Jarod était déterminé à aider son ami Thomas, il mit en place un stratagème élaboré pour les rapprocher. Il savait que Mlle Parker s'arrêtait souvent à une petite station-service sur le bord de la route de Blue Cove pour s'acheter des paquets de cigarettes. Se serait là, le point de rencontre. Par un temps idéal, le jeune charpentier se trouvait près du lieu-dit attendant que Mlle Parker arrive. Jarod avait informé au préalable Thomas de l'endroit et de l'heure exacte à laquelle elle serait là. Le plan de Jarod marchait à la perfection. Et tout se déroulait comme prévu, puisque ce soir-là, elle décida de donner une chance à Thomas, espérant sincèrement que cela les conduirait vers un nouvel avenir. De retour au présent. Mlle Parker était furieuse, ses yeux lançaient des éclairs comme des fusées éclairante. D'un geste brusque, elle leva la main et gifla Jarod, immobile et bouche bée. Il cligna des yeux, étonné par l'intensité de sa réaction. Sa rage débordait de mot.

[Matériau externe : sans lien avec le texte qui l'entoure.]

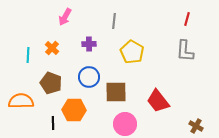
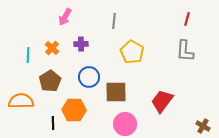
purple cross: moved 8 px left
brown pentagon: moved 1 px left, 2 px up; rotated 20 degrees clockwise
red trapezoid: moved 4 px right; rotated 75 degrees clockwise
brown cross: moved 7 px right
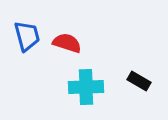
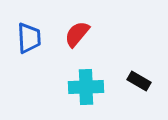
blue trapezoid: moved 2 px right, 2 px down; rotated 12 degrees clockwise
red semicircle: moved 10 px right, 9 px up; rotated 68 degrees counterclockwise
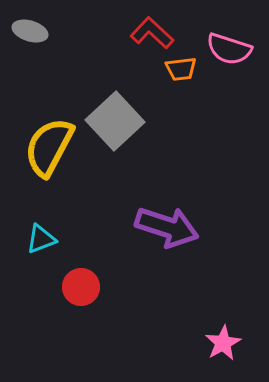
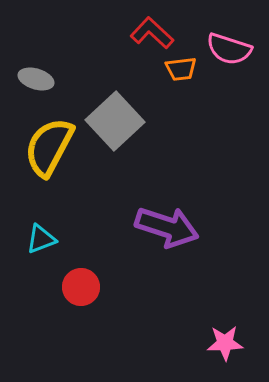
gray ellipse: moved 6 px right, 48 px down
pink star: moved 2 px right; rotated 27 degrees clockwise
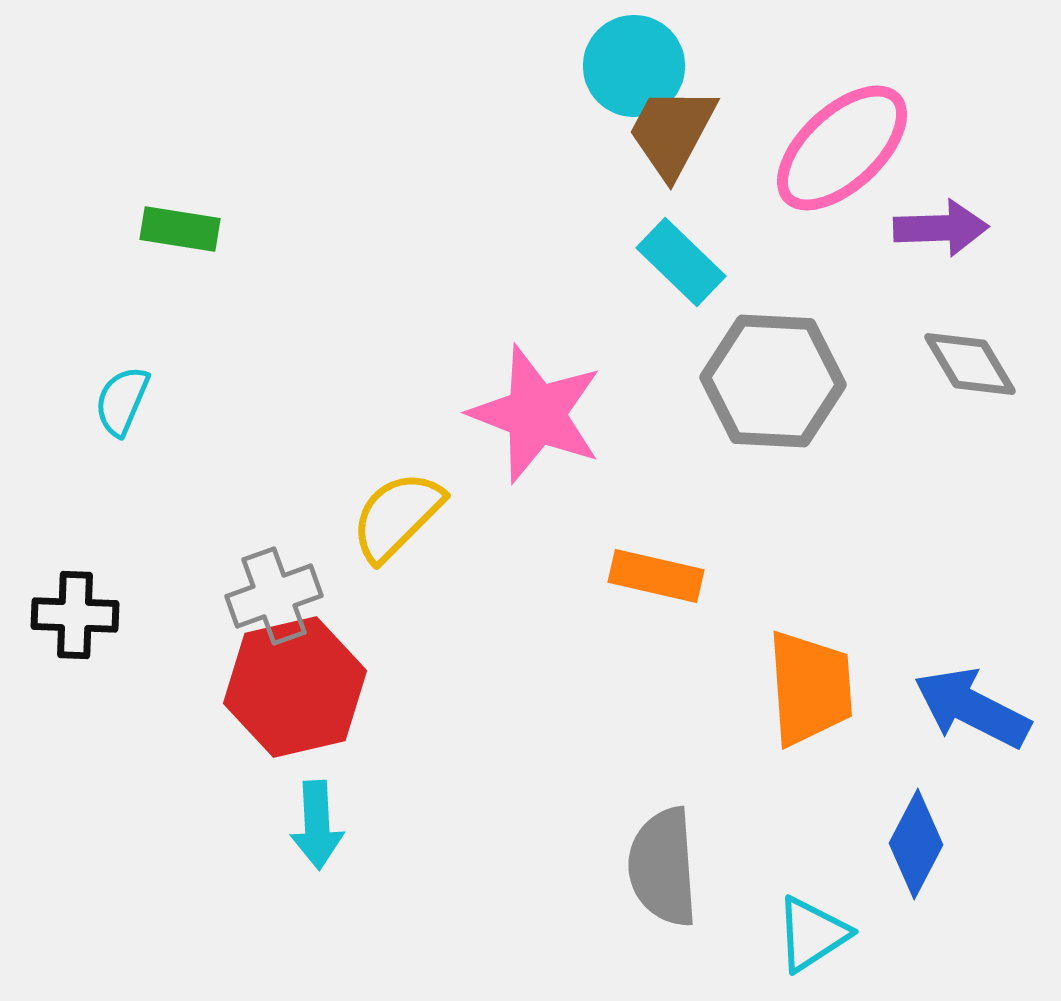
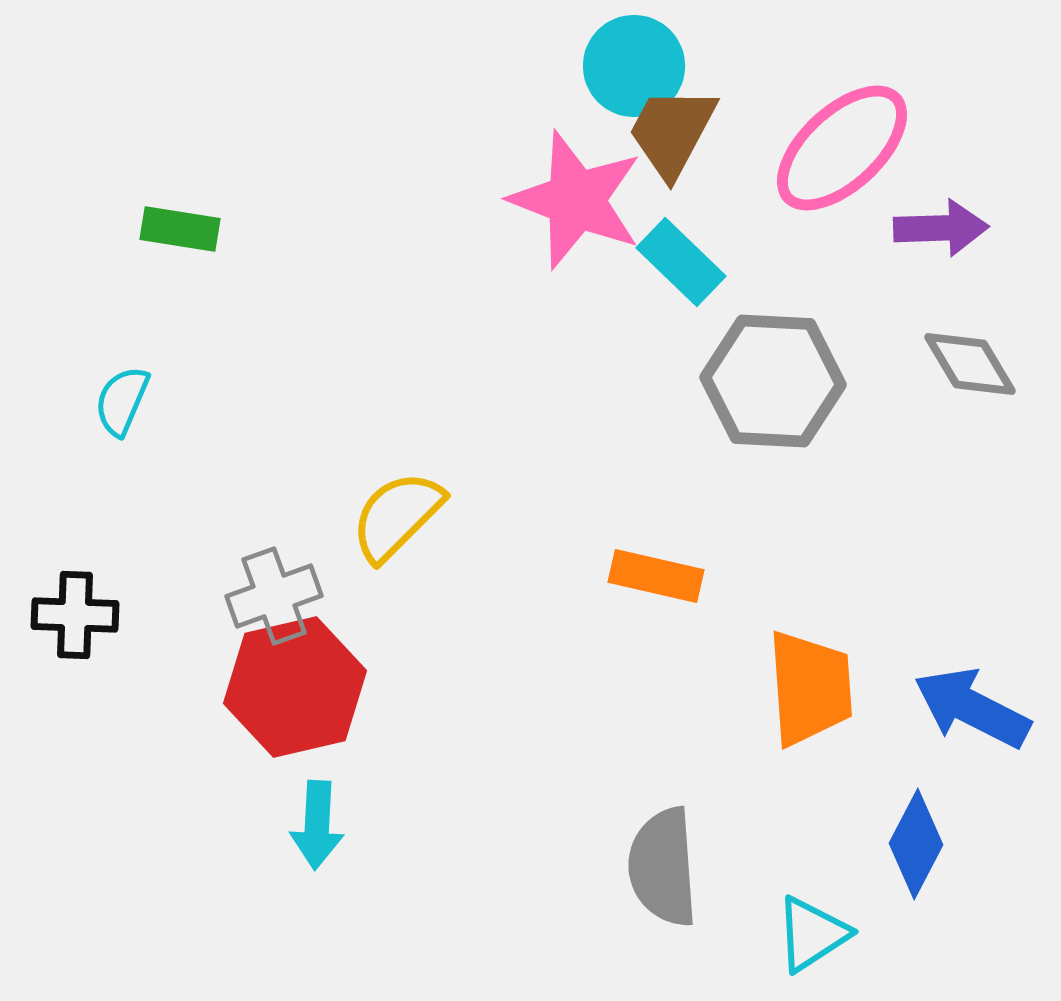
pink star: moved 40 px right, 214 px up
cyan arrow: rotated 6 degrees clockwise
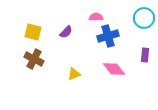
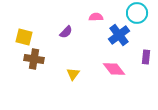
cyan circle: moved 7 px left, 5 px up
yellow square: moved 9 px left, 5 px down
blue cross: moved 11 px right, 1 px up; rotated 20 degrees counterclockwise
purple rectangle: moved 1 px right, 2 px down
brown cross: rotated 18 degrees counterclockwise
yellow triangle: moved 1 px left; rotated 32 degrees counterclockwise
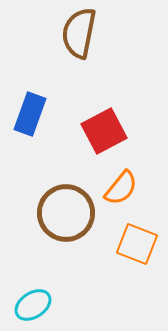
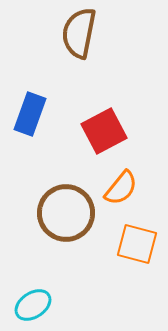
orange square: rotated 6 degrees counterclockwise
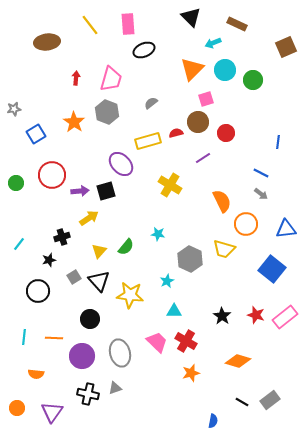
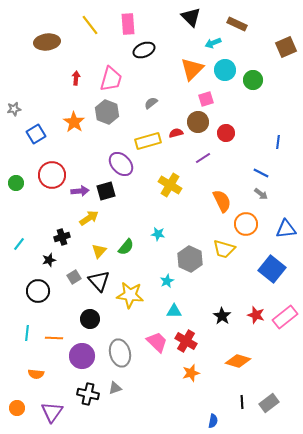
cyan line at (24, 337): moved 3 px right, 4 px up
gray rectangle at (270, 400): moved 1 px left, 3 px down
black line at (242, 402): rotated 56 degrees clockwise
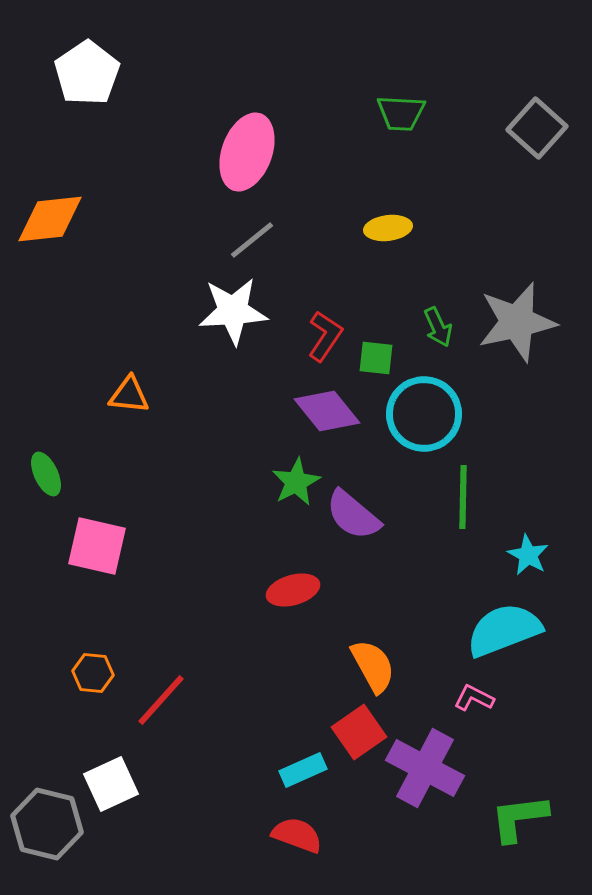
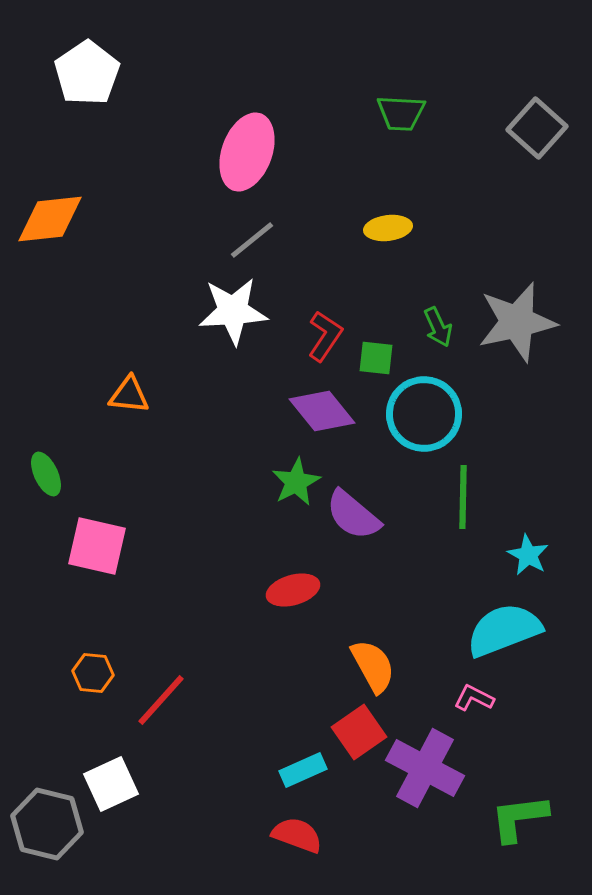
purple diamond: moved 5 px left
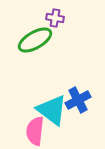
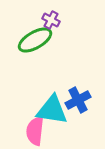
purple cross: moved 4 px left, 2 px down; rotated 18 degrees clockwise
cyan triangle: rotated 28 degrees counterclockwise
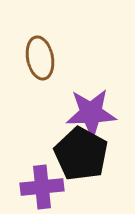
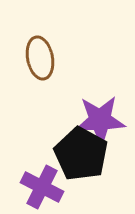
purple star: moved 9 px right, 7 px down
purple cross: rotated 33 degrees clockwise
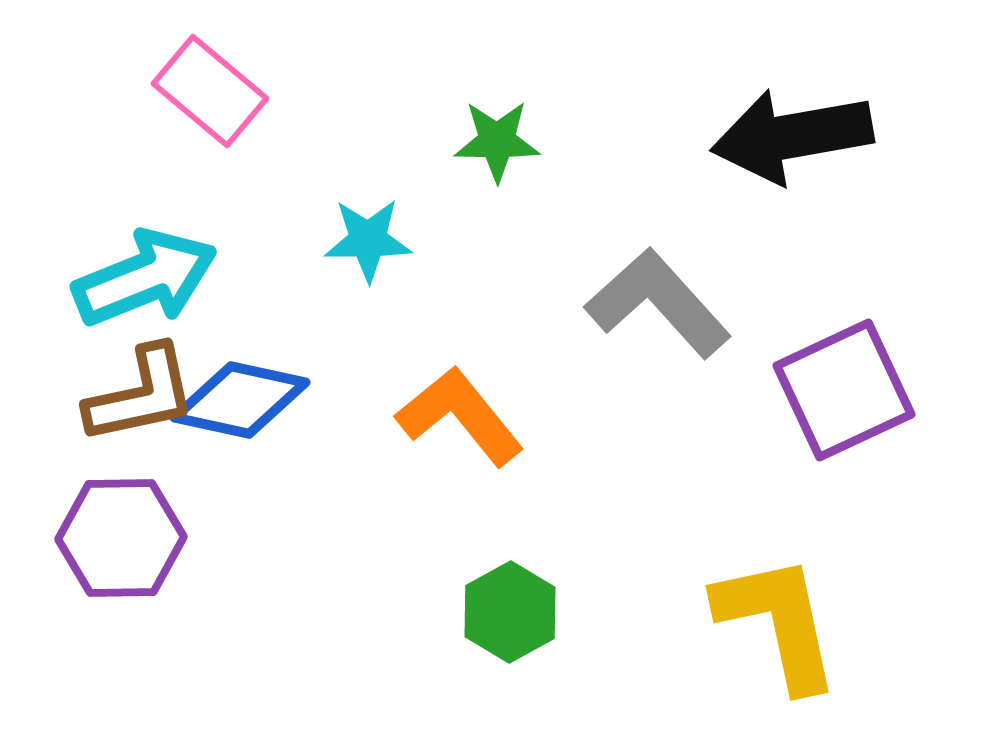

« Jarod, ça suffit ! J'en ai marre ! Pourquoi est-ce que tu t'amuses à me torturer ainsi ? Pourquoi est-ce que tu me détestes autant ? Qui t'a donné le droit de jouer les cupidons ?
- Non, je ne te déteste pas, il se frotta la joue pour faire passer la douleur.
- Comment as-tu pu faire entrer un inconnu dans ma vie, dans ma maison, dans mon lit ?! Pour qui te prends-tu, Jarod ?
- Parker, je… Je n'essayais pas de jouer les Cupidon avec toi. Je tiens à toi. J'ai pensé que Thomas pourrait te rendre heureuse.
- Tu n'as aucune idée de ce que tu as fais ! Tu as mis en danger ma sécurité. Tu as fait entrer un étranger dans mon intimité !
- Parker, ressaisis-toi ! On parle de Thomas, là. Je m'étais renseigné sur lui, j'ai vérifié son passé. Je n'aurais jamais pris le risque de te mettre en danger. Crois-moi. »
Cupidon, lui ? Dans son for intérieur, Jarod se compara plus à Cyrano de Bergerac, l'éternel romantique, l'amoureux secret qu'à un espèce d'ange avec des ailes, un arc, un carquois et une fleur, ce n'était pas vraiment son truc. Ce qu'il voulait, c'était que son amie d'enfance jouisse un peu de bonheur, malheureusement, Mlle Parker était bornée et il était impossible de lui faire entendre raison. Puis petit à petit, elle se calma. C'est vrai, Thomas n'était pas comme tous les autres et avec lui, pas une seule fois, elle ne s'était sentie en danger. Elle s'avança vers lui, Jarod avait des palpitations, elle posa sa main sur la marque de la gifle. « Je ne t'ai pas trop fait mal, j'espère ? Je suis désolée. » Il lui fit non d'un signe de tête. Embarrassée et pour se faire pardonner, elle déposa un baiser sur la trace de ses doigts. Il réalisa que l'attraction qu'il y avait entre eux depuis le tout début les poussait à bout, intensifiant leur désir d'être physiquement plus proches. Leurs regards se croisèrent furtivement. Elle lui demanda une chose dont il ne s'attendait pas à entendre. Sa question le prit de court, Jarod réfléchit avant de répondre. Elle répéta sa question.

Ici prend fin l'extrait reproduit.